Insights

Looking ahead to 2025: who is liable for whistleblowing claims?

14/01/2025

UK employment law provides two key protections for staff who make protected disclosures:  protection against dismissal (dismissal for making a protected disclosure being automatically unfair) and protection against being subjected to a detriment for making a protected disclosure.   Over a decade ago, this protection was broadened so that employees and workers could bring claims against individual colleagues, as well as their employer, if those colleagues had subjected them to a detriment for making a protected disclosure - and the employer would usually be liable for those claims too, under the principle of vicarious liability.  With awards for whistleblowing claims uncapped, the liability can be eye-watering. 

A few years ago, the case of Osipov v Timis established that, where the individual colleague's detrimental actions amounted to a dismissal of the whistleblower, the claimant could still bring a detriment claim against that individual, rather than being limited to an automatic unfair dismissal claim against their employer.   That was hugely significant in that particular case, where the employer was insolvent and so the only way the claimant could secure compensation was by pursuing a claim against the two directors who had fired him.  They were found personally liable to the tune of around £2 million. 

Since then, whistleblowing claimants typically bring three claims simultaneously: a claim for unfair dismissal against their former employer, a detriment claim against the individual decision-maker who dismissed them and an additional claim against the employer as vicariously liable for the detriment (i.e. dismissal) carried out by its employee/worker.  An employer can avoid vicarious liability if it can show that it had taken all reasonably practicable steps to prevent such detriments, but this defence can be hard to make out. 

Last year, the Employment Appeal Tribunal seemed to cast doubt on this approach.  In Wicked Vision v Rice, it suggested that an employer will not be vicariously liable for detriments which amount to dismissal -  the claimant can only bring an automatic unfair dismissal claim against the employer.  

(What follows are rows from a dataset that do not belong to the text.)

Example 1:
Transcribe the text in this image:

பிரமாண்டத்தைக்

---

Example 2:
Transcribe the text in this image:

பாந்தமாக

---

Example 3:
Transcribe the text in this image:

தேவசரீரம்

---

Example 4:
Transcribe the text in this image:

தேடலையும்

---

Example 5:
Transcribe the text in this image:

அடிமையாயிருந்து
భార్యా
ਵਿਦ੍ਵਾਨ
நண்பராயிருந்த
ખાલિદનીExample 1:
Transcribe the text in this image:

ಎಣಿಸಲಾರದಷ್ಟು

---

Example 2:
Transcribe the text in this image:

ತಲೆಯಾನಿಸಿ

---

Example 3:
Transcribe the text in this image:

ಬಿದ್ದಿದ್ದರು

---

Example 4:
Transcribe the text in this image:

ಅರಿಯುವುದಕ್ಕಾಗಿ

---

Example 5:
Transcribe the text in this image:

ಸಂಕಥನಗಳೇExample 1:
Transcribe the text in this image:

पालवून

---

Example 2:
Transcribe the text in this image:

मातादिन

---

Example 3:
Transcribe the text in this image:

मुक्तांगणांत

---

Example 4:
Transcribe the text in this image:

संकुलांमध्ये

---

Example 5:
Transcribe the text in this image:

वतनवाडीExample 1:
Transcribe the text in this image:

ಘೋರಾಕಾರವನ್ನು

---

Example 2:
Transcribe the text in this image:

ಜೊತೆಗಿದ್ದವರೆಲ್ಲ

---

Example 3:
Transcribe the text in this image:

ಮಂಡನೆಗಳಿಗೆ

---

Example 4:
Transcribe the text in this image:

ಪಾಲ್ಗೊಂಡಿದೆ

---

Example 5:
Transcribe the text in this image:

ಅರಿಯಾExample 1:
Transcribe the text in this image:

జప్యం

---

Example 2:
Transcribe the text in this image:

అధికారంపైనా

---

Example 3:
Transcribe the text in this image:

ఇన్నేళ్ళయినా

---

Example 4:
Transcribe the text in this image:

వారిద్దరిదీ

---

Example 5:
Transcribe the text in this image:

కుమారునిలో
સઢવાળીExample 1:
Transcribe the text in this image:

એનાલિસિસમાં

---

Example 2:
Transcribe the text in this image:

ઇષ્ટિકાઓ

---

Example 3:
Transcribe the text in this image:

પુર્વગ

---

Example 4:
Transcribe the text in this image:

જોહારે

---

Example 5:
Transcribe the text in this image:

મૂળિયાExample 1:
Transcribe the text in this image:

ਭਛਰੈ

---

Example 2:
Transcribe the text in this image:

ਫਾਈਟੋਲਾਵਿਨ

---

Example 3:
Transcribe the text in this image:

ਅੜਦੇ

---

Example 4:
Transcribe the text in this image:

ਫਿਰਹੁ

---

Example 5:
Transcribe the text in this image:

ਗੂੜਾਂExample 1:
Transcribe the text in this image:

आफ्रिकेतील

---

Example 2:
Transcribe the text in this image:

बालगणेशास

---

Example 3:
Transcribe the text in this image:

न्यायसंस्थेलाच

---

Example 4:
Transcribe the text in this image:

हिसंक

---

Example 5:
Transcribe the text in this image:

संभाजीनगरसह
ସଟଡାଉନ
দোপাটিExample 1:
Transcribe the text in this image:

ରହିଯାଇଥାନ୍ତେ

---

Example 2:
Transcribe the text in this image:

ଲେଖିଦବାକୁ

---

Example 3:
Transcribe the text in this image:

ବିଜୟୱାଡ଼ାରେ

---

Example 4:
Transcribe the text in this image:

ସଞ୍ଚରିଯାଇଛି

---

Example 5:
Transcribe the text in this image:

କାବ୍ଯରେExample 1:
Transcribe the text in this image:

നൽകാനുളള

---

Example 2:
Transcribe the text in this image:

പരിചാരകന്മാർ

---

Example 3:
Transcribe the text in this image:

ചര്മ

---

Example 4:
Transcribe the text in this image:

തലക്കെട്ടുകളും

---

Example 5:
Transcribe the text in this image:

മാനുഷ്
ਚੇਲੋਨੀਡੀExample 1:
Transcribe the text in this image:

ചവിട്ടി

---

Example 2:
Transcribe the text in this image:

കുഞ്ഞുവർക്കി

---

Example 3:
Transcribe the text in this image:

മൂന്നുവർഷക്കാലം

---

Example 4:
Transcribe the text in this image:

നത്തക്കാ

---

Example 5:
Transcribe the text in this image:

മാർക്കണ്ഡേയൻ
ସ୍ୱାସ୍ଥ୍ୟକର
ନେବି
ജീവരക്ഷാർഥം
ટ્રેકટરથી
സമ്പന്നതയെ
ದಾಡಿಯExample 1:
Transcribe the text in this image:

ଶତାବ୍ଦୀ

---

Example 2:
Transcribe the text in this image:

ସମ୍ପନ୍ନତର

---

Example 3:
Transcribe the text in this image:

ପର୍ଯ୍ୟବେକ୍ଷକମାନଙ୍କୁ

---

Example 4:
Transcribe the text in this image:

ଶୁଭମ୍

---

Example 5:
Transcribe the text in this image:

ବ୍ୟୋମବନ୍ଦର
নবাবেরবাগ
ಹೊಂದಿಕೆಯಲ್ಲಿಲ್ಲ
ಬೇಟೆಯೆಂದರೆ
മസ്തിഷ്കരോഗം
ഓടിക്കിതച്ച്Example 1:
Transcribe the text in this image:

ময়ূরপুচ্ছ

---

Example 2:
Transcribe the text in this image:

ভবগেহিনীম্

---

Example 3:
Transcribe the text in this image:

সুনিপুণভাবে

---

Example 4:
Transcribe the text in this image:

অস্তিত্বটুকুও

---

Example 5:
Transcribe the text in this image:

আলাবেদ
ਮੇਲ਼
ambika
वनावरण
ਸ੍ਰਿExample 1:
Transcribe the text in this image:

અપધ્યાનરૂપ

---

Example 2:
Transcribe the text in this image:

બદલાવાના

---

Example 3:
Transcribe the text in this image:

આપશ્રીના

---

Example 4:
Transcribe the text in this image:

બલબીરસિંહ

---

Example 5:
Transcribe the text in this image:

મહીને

This decision caused consternation among employment lawyers, as it seemed to undermine previous case law.  An appeal will be heard by the Court of Appeal this year, with Protect (the whistleblowing charity) intervening in an effort to clarify the law.    Although the legal position is complex, the practical implications will be significant, whatever the outcome.   With many businesses facing an ever-increasing compliance burden, it's common to face complaints by staff that a legal or regulatory obligation has been breached, and dissatisfaction with the outcome can often lead to whistleblowing claims.   The cost (and reputational risk) associated with such claims is significant.  If the appeal goes in the employee's favour, it will confirm another weapon in the armoury of whistleblowing claimants.